Having project-managed the fit-out of more that 300,000 sqm of office space for both global and local firms doing business in the Philippines, Yates’ team offers owners and investors advice on design, construction and risk management for new as well as existing buildings. Building owners, he said, tend to focus on a building’s aesthetics. He noted: “We help them refocus on making a property more efficient. We advise against curtain walls and expensive features that add to cost but not to more cost-effective BPO operations.”
When choosing a property, a BPO prioritizes large floor plates that are open and regular in shape to accommodate as many as 500 call center agents on a single floor, he explained. Such a floor plan favors high ceilings with extra room for all the cables and building services that must pass through them. “Otherwise, the place could tend to become claustrophobic.”

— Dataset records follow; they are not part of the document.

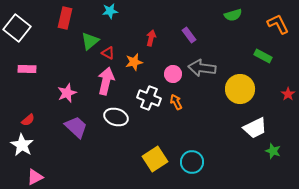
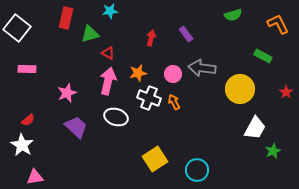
red rectangle: moved 1 px right
purple rectangle: moved 3 px left, 1 px up
green triangle: moved 7 px up; rotated 24 degrees clockwise
orange star: moved 4 px right, 11 px down
pink arrow: moved 2 px right
red star: moved 2 px left, 2 px up
orange arrow: moved 2 px left
white trapezoid: rotated 35 degrees counterclockwise
green star: rotated 28 degrees clockwise
cyan circle: moved 5 px right, 8 px down
pink triangle: rotated 18 degrees clockwise
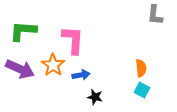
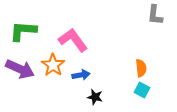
pink L-shape: rotated 40 degrees counterclockwise
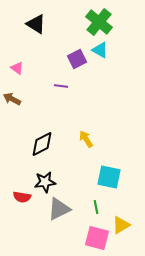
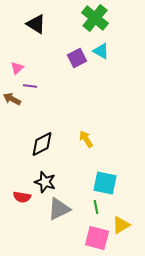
green cross: moved 4 px left, 4 px up
cyan triangle: moved 1 px right, 1 px down
purple square: moved 1 px up
pink triangle: rotated 40 degrees clockwise
purple line: moved 31 px left
cyan square: moved 4 px left, 6 px down
black star: rotated 25 degrees clockwise
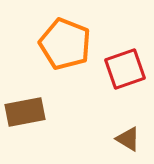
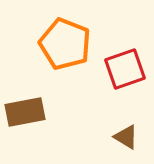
brown triangle: moved 2 px left, 2 px up
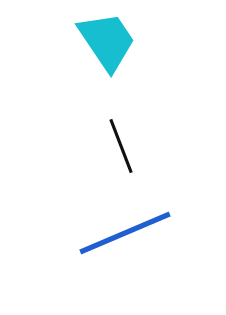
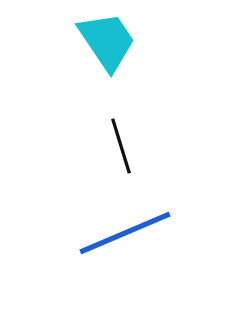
black line: rotated 4 degrees clockwise
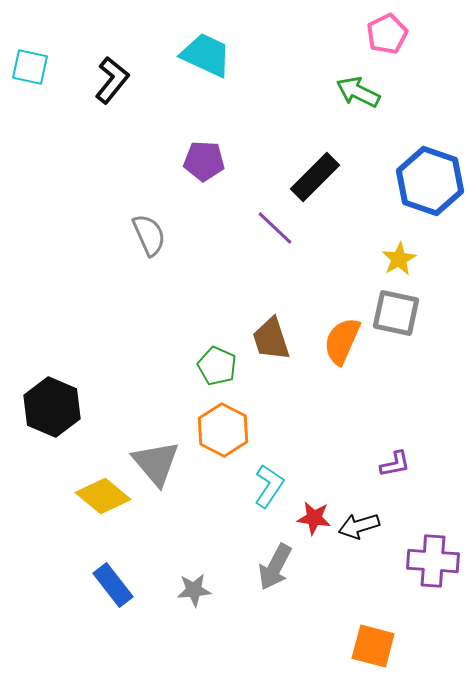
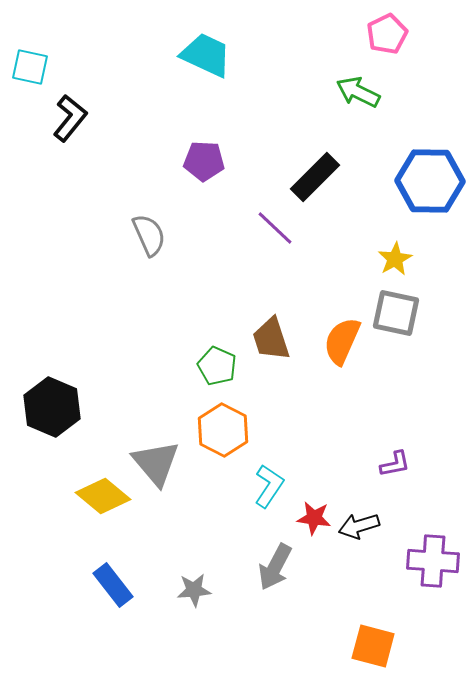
black L-shape: moved 42 px left, 38 px down
blue hexagon: rotated 18 degrees counterclockwise
yellow star: moved 4 px left
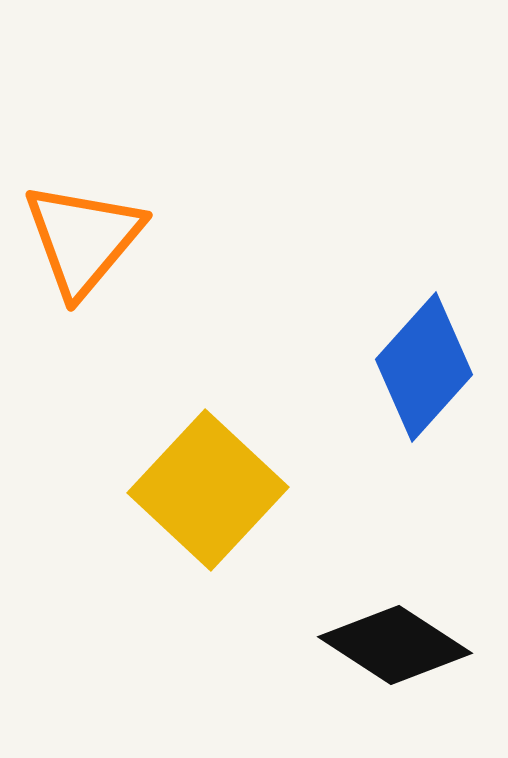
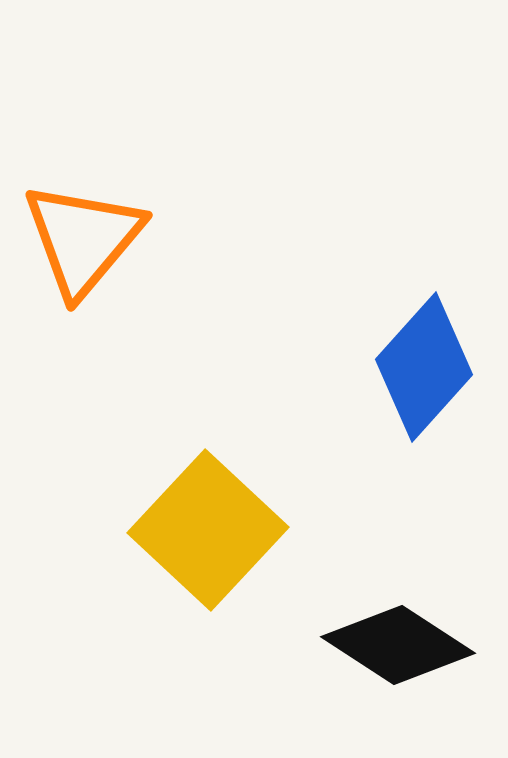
yellow square: moved 40 px down
black diamond: moved 3 px right
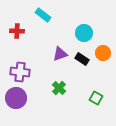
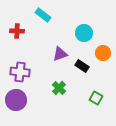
black rectangle: moved 7 px down
purple circle: moved 2 px down
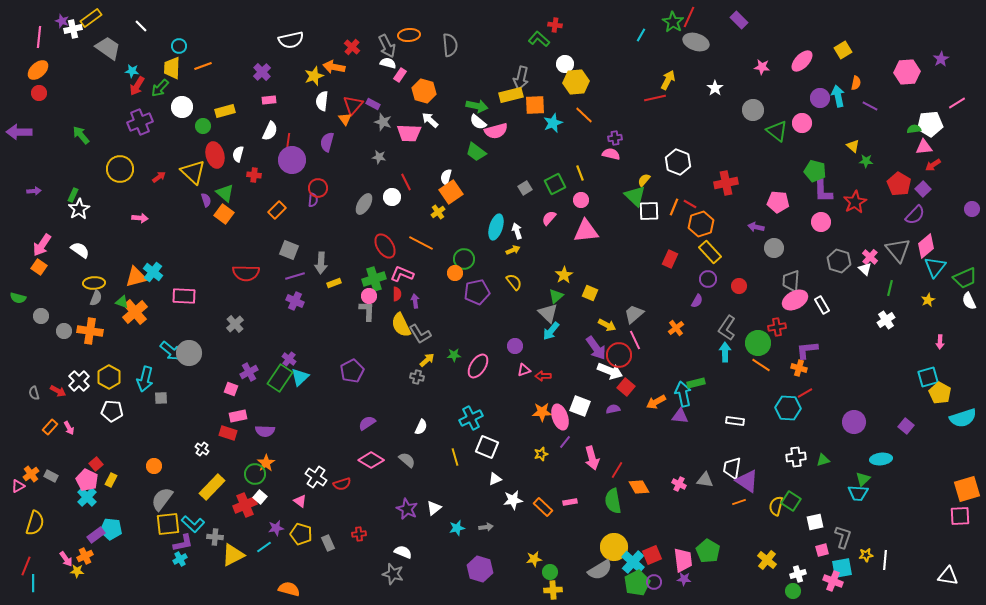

The opportunities for cost savings are highest during the initial and design stages of a project, according to Yates. “Corrections made during construction and after occupants have moved into a property are costly, disruptive and often unfeasible.”
Through simple value engineering, said Yates, a company can realize great savings. JLLL was able to generate savings of over P3 million for a multinational financial institute on a recent project in Makati by offering value engineering and cost saving options during the design and procurement stages of the project.